═════ Supplied text ═════

# Guys what do you think of Open School night?



## caruso (Sep 23, 2016)

My kids are grown now, but when they were young, I'd go to open school night on occasion, if I could get off of work in time. 

My GF is going tonite and asked me if I wanted to go. She was mostly kidding but I guess part of her wanted me to be there, who know. Anyway I graciously declined. His dad is in his life 50% and even he's not going. Yes I'm a father figure to him and it's all good but I draw my line in the sand and Open School night is on the other side of that particular line. 

I have a fond memory of the last open school night I attended, post divorce when my teenage daughter came to live with me for a period of time when she got tired of mom's BS.

I tried to be a good dad, so off I went. I met with all the teachers, got all the handouts, listened to everything they told me, but on the way home in the car all I could remember was thinking that her math and science teachers (one was blonde one brunette, both in their 20s) would have made an incredible threesome. 

I just can't help it I guess.


----------



## EleGirl (Dec 3, 2011)

How long have you been dating her?

Just on the topic of the school open house night. I think it's very very wrong that the father will not go to this. Not going sends the message to the kid that they and their education is very low priority. Kids whose parents (both parents) are very involved in their kids education do better in school. Yes even if that means parents (to include the father) going to the school's open house and meeting the teachers and seeing what the teachers and school require and are doing.

If you think you are a father figure to this kid, why wouldn't you go to the open house at his school? Why wouldn't you show interest?


----------



## caruso (Sep 23, 2016)

EleGirl said:


> How long have you been dating her?


5 years. Living together for 2 years. 



EleGirl said:


> Just on the topic of the school open house night. I think it's very very wrong that the father will not go to this.


Agreed. He's got some issues. He loves his kid, he's involved with him but only to an extent. Never takes him anywhere they just hang out at his shop where he sells furniture and at a house he rents and lives with 2 other guys. Understandably the boy is not as interested in spending time with dad as he gets older. 



EleGirl said:


> Not going sends the message to the kid that they and their education is very low priority.


 @EleGirl I totally get your point and you're right but I am just not getting involved to that extent. I spend time with him, I help guide him and occasionally mildly discipline him and point out when he's being lazy and taking advantage of his very generous and hard working mom, I'll occasionally help with homework and help him study for tests but that's about as far as I'm taking it. I've been there, done that with my kids and I just don't want to. 



EleGirl said:


> Kids whose parents (both parents) are very involved in their kids education do better in school.


He's in all accelerated classes, very smart kid was in the "gifted" program until this year when all the kids are put into the regular classes- but he's all honors.


----------



## sdrawkcab (Jun 16, 2016)

I am in my second marriage. My husband's daughters are all grown up, mine are in middle and high school.

I don't quite understand the picking and choosing on what "parenting" pieces a step-parent chooses to undertake. Parenting isn't a one- way street. It's not all about the parent guiding, disciplining, etc....It's also about the parent (and step-parent) supporting the child. It means attending the parent required activities (open house, choir/band concerts)...It's such a simple opportunity to nourish a relationship with a step-child. They see that you care about them...there's no heavy lifting involved.

═════ Data supplied ═════

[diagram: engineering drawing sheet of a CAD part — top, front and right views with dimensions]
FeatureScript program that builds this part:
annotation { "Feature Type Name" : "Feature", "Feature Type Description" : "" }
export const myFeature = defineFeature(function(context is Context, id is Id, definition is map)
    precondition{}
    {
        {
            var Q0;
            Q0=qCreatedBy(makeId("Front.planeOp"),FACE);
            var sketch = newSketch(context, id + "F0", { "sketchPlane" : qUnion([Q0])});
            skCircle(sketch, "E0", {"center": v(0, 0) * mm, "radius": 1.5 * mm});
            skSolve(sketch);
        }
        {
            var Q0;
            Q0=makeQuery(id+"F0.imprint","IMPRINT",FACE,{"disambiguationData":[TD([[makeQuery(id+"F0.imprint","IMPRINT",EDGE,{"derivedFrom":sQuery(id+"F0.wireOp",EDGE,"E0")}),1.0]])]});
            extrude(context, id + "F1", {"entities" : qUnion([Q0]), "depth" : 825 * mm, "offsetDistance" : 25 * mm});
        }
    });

═════
═════ Data supplied ═════

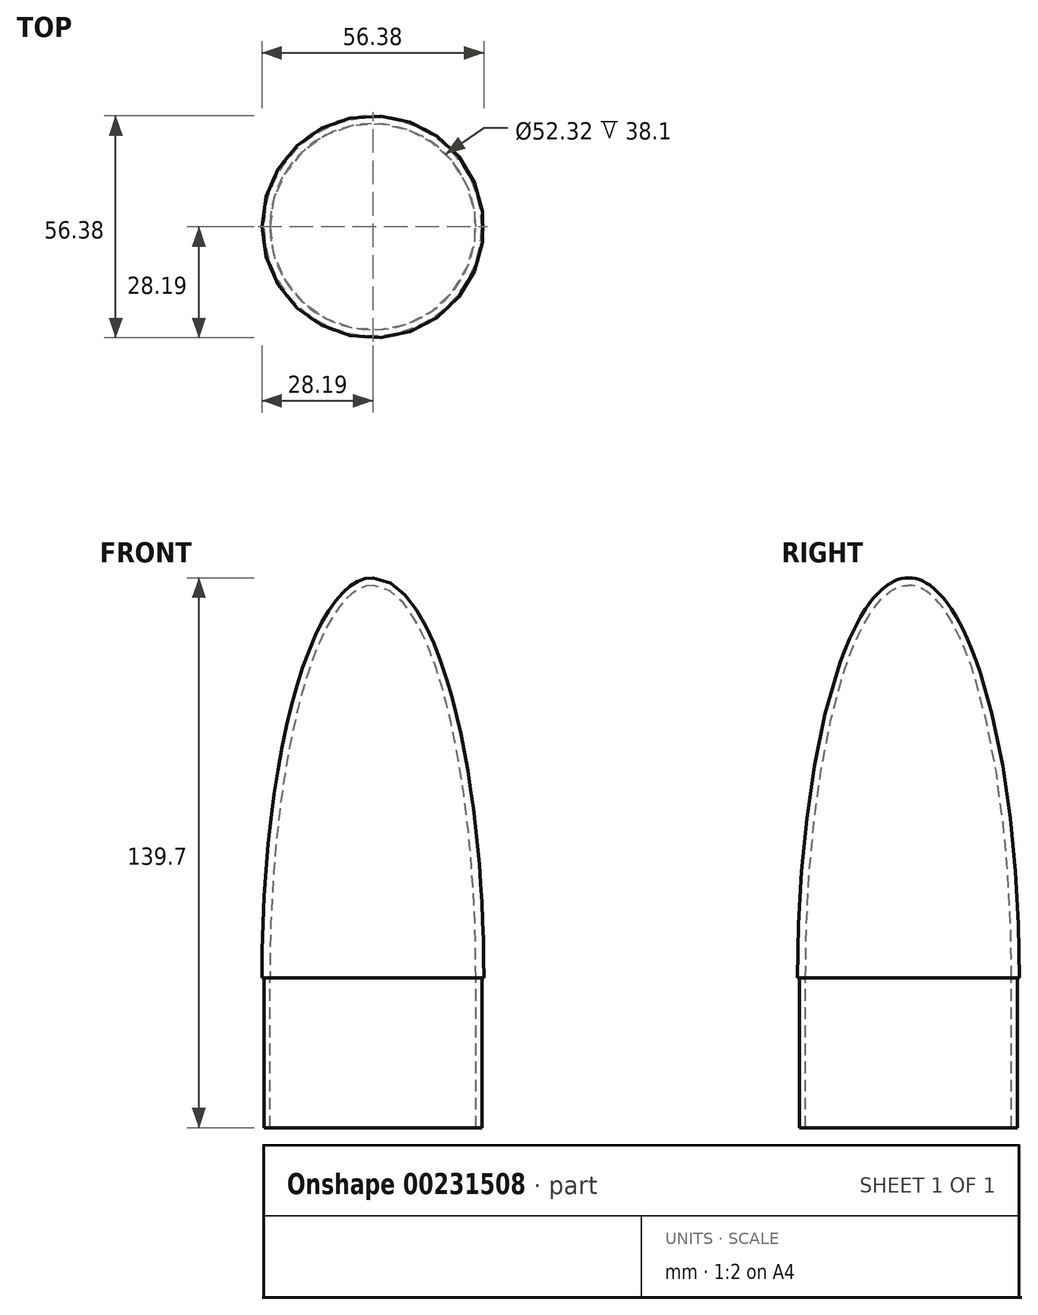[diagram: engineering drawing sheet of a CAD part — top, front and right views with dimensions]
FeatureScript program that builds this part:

═════

Directive
From the forum thread on open school night, reproduce verbatim the passage that begins at the words "## sdrawkcab (Jun" and ends after "heavy lifting involved.".

Exercise answer
## sdrawkcab (Jun 16, 2016)

I am in my second marriage. My husband's daughters are all grown up, mine are in middle and high school.

I don't quite understand the picking and choosing on what "parenting" pieces a step-parent chooses to undertake. Parenting isn't a one- way street. It's not all about the parent guiding, disciplining, etc....It's also about the parent (and step-parent) supporting the child. It means attending the parent required activities (open house, choir/band concerts)...It's such a simple opportunity to nourish a relationship with a step-child. They see that you care about them...there's no heavy lifting involved.